We are excited to announce that PDP II Research Foundation has been invited to teach a Mind-Body Integration through Tai Chi Chuan for At-Risk Children program at St. Vincent’s School for Boys. We’ve developed a six-week pilot program that will start up in two weeks, offering a three-times a week class.
One of our long-time students, John Heenan, works at the School, and last year he was asked by one of the boys to bring in a Tai Chi teacher, he had seen a television program on Tai Chi and was eager to learn it. John called us, and asked us to put together a program for the boys.
Many of you may recall our popular Five Tigers Martial Arts Summer Day Camp, which we ran for five years. We had so much fun working with our Tigers, we mixed forms work, meditation, arts and crafts and field trips (hiking and practicing Shao Lin Chuan in the restorative, breathtaking nature found in Marin County). Our kids came from all socio-economic levels of Marin, many on scholarship, and they all took away self-confidence, inner strength and cooperation from those magical summer weeks.
We have had the pleasure and honor of mentoring many exceptional young people, who are now phenomenal adults making a positive difference on this planet.
Tai Chi Chuan is the foundation of our Mind-Body Integration through Tai Chi Chuan for At-Risk Children program because this profound Asian internal art is a holistic approach to health, fitness, healing, personal improvement and growth.
As we teach it, the practice of Tai Chi Chuan involves the development of the complete person, the practitioner can attain the highest physical and mental condition possible. In this context, although Tai Chi Chuan is a martial art we won’t be teaching it as a competitive sport, the emphasis is on the practitioner advancing in skill by personal reflection and practice.

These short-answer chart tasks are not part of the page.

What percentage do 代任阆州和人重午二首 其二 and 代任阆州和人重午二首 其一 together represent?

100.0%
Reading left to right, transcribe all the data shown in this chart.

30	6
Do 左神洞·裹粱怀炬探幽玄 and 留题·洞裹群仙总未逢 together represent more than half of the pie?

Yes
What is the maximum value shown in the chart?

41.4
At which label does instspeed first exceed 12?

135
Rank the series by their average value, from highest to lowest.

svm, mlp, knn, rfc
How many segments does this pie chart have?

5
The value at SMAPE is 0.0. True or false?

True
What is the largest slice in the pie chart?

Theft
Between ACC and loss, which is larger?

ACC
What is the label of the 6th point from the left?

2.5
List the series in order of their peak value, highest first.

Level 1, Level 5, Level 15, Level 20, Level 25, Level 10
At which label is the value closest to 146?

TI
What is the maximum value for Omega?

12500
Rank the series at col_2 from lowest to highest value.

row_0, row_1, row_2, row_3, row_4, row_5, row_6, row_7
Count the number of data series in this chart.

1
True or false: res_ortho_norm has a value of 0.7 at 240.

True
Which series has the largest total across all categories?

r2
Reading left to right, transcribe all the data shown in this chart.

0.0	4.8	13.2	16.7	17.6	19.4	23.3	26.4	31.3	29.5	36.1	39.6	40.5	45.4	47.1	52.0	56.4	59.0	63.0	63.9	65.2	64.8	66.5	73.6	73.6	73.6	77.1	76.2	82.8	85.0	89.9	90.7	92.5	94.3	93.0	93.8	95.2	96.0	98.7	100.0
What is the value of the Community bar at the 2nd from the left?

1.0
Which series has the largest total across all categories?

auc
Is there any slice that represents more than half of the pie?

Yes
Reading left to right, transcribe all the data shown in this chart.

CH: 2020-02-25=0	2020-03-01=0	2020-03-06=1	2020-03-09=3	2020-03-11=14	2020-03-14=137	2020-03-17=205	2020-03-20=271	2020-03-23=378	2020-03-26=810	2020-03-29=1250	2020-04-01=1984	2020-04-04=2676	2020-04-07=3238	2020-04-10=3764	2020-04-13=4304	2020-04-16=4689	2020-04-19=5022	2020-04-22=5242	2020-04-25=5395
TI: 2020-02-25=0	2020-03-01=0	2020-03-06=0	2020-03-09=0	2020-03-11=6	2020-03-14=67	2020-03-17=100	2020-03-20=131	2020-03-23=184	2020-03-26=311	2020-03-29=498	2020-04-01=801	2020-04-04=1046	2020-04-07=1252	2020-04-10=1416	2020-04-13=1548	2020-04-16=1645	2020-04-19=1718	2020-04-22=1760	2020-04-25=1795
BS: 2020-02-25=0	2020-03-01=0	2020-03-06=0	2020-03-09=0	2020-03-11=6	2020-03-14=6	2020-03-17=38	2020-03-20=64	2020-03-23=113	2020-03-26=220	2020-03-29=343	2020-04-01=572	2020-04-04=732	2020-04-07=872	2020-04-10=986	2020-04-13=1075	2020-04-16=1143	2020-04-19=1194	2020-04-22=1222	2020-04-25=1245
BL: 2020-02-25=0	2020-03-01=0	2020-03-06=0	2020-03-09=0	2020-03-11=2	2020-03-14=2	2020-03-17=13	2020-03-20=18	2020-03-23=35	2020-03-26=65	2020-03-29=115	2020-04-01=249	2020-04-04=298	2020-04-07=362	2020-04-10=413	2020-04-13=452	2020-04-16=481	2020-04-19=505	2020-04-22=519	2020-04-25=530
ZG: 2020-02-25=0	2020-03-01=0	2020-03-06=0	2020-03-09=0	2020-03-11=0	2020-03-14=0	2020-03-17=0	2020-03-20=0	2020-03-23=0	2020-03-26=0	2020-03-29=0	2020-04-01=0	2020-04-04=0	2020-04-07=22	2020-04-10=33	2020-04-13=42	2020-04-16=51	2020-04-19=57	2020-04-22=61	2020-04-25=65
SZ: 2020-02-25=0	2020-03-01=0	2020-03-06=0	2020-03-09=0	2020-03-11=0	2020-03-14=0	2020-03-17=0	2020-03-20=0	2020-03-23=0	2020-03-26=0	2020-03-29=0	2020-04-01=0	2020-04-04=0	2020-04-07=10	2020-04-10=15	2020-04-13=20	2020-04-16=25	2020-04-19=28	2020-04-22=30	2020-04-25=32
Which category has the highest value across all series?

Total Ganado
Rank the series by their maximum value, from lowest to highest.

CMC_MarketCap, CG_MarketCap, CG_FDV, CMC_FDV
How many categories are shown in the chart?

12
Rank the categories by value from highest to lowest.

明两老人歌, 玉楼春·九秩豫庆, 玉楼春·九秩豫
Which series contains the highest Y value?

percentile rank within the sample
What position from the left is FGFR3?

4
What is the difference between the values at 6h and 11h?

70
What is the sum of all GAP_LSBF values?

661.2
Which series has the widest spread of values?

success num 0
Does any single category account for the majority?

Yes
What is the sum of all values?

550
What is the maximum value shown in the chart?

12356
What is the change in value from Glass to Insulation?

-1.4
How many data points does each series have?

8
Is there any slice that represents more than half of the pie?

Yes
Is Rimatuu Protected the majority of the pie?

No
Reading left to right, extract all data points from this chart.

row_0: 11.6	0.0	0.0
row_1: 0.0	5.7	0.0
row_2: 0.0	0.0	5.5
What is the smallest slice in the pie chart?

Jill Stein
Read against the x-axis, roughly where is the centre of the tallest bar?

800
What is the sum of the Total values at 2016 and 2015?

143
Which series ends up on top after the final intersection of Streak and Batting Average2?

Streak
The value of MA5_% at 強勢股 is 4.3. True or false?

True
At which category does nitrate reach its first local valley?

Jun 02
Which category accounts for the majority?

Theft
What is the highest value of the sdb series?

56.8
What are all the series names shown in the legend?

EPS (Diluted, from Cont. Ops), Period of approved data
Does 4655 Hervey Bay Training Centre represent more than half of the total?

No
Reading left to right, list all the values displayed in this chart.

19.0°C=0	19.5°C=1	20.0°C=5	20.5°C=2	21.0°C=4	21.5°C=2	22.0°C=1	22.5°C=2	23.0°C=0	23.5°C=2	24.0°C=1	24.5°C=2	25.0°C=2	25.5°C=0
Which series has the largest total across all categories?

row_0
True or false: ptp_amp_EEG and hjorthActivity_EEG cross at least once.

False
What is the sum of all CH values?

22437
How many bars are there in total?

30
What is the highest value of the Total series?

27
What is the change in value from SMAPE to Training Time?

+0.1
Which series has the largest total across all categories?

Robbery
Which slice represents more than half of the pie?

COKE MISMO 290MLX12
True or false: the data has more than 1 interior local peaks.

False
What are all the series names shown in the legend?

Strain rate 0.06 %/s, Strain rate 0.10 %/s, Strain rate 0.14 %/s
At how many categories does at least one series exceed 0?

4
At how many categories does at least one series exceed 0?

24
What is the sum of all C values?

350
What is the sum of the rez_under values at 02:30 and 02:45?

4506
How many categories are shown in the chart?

For at-risk youth, practicing Tai Chi Chuan can give benefits that are far-reaching and life-changing. Daily practice will improve balance, build self-confidence, and boost health, fitness, self-awareness, concentration, discipline and motivation. This Chinese internal art also helps to direct and focus the practitioner’s mental and physical energies, and develop those forces and potentials which are already within us. From our own experience, the discipline carries over to into everyday life, we have found that we can accomplish any task with ease, simply by using positive energy and concentration.
We’ve developed The Mind-Body Integration through Tai Chi Chuan with four elements:
- Form work
- Standing or sitting meditation
Within each of these elements are fundamentals of mind-body awareness:
- Relaxed abdominal breathing
- Body alignment and stances
- Mindfulness and relaxation practices
The three-times weekly classes incorporate strengthening and toning the body, reducing the symptoms of stress, developing patience and a sense of personal achievement through gradual progress. The practice will assist the students in increasing their rhythm and coordination, balance, cardiovascular health, flexibility, strength, and endurance.
We put a lot of thought into selecting the right person for this important work, someone who would best serve the children and impart the values of the Paul D. Pickens II Research Foundation: integrity, excellence and honesty.
We are proud to announce that we have chosen Robert Bergman as Program Director for our Mind-Body Integration through Tai Chi Chuan for At-Risk Children program. Robert, the founder of Spirit Boxing Association, is a dedicated martial artist with 40 years experience, and teaches mind-body integration classes at youth centers, clean and sober schools, Youth Gang Task Force facilities, adult treatment facilities and abused women’s facilities. He has been working with people in recovery, teaching healing and self-empowerment meditation and movement exercises, and has committed his life to helping people find strength, self-respect, self-confidence and compassion. He inspires and motivates adults and children alike with his humor, integrity, and focus on loving-discipline, showing by example how to live an authentic life and help others.
We know, with certainty, that the boys will have fun, and learn life skills that will serve them all their lives.